• STUDY MATERIAL
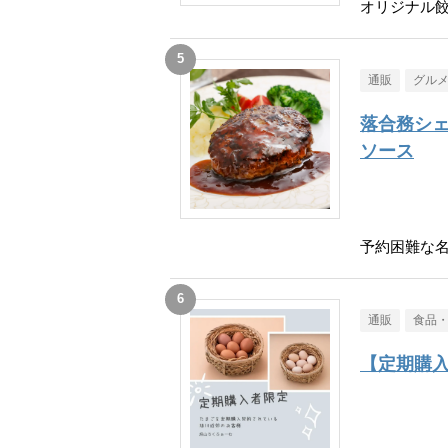
オリジナル餃
通販
グル
落合務シェ
ソース
予約困難な
通販
食品
【定期購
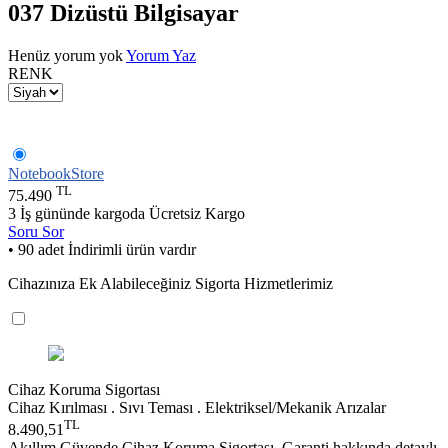
037 Dizüstü Bilgisayar
Henüz yorum yok
Yorum Yaz
RENK
NotebookStore
TL
75.490
3 İş gününde kargoda
Ücretsiz Kargo
Soru Sor
• 90 adet İndirimli ürün vardır
Cihazınıza Ek Alabileceğiniz Sigorta Hizmetlerimiz
Cihaz Koruma Sigortası
Cihaz Kırılması . Sıvı Teması . Elektriksel/Mekanik Arızalar
TL
8.490,51
Akıllım Güvende Cihaz Koruma Sigortası, Garanti hakkında detaylı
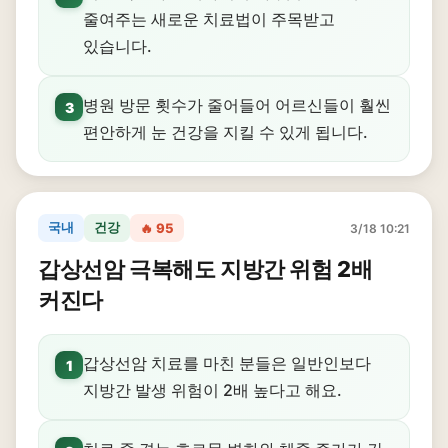
줄여주는 새로운 치료법이 주목받고
있습니다.
병원 방문 횟수가 줄어들어 어르신들이 훨씬
3
편안하게 눈 건강을 지킬 수 있게 됩니다.
국내
건강
🔥 95
3/18 10:21
갑상선암 극복해도 지방간 위험 2배
커진다
갑상선암 치료를 마친 분들은 일반인보다
1
지방간 발생 위험이 2배 높다고 해요.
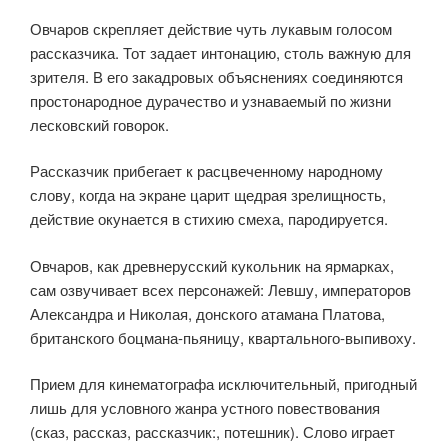
Овчаров скрепляет действие чуть лукавым голосом
рассказчика. Тот задает интонацию, столь важную для
зрителя. В его закадровых объяснениях соединяются
простонародное дурачество и узнаваемый по жизни
лесковский говорок.
Рассказчик прибегает к расцвеченному народному
слову, когда на экране царит щедрая зрелищность,
действие окунается в стихию смеха, пародируется.
Овчаров, как древнерусский кукольник на ярмарках,
сам озвучивает всех персонажей: Левшу, императоров
Александра и Николая, донского атамана Платова,
британского боцмана-пьяницу, квартального-выпивоху.
Прием для кинематографа исключительный, пригодный
лишь для условного жанра устного повествования
(сказ, рассказ, рассказчик:, потешник). Слово играет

• REQUEST
Swap "NotebookStore" for "LaptopStore" and reproduce all of the data above with everything else unchanged. Leave the pictures out of the answer.

• TASK OUTPUT
オリジナル餃
通販
グル
落合務シェ
ソース
予約困難な
通販
食品
【定期購
037 Dizüstü Bilgisayar
Henüz yorum yok
Yorum Yaz
RENK
LaptopStore
TL
75.490
3 İş gününde kargoda
Ücretsiz Kargo
Soru Sor
• 90 adet İndirimli ürün vardır
Cihazınıza Ek Alabileceğiniz Sigorta Hizmetlerimiz
Cihaz Koruma Sigortası
Cihaz Kırılması . Sıvı Teması . Elektriksel/Mekanik Arızalar
TL
8.490,51
Akıllım Güvende Cihaz Koruma Sigortası, Garanti hakkında detaylı
줄여주는 새로운 치료법이 주목받고
있습니다.
병원 방문 횟수가 줄어들어 어르신들이 훨씬
3
편안하게 눈 건강을 지킬 수 있게 됩니다.
국내
건강
🔥 95
3/18 10:21
갑상선암 극복해도 지방간 위험 2배
커진다
갑상선암 치료를 마친 분들은 일반인보다
1
지방간 발생 위험이 2배 높다고 해요.
Овчаров скрепляет действие чуть лукавым голосом
рассказчика. Тот задает интонацию, столь важную для
зрителя. В его закадровых объяснениях соединяются
простонародное дурачество и узнаваемый по жизни
лесковский говорок.
Рассказчик прибегает к расцвеченному народному
слову, когда на экране царит щедрая зрелищность,
действие окунается в стихию смеха, пародируется.
Овчаров, как древнерусский кукольник на ярмарках,
сам озвучивает всех персонажей: Левшу, императоров
Александра и Николая, донского атамана Платова,
британского боцмана-пьяницу, квартального-выпивоху.
Прием для кинематографа исключительный, пригодный
лишь для условного жанра устного повествования
(сказ, рассказ, рассказчик:, потешник). Слово играет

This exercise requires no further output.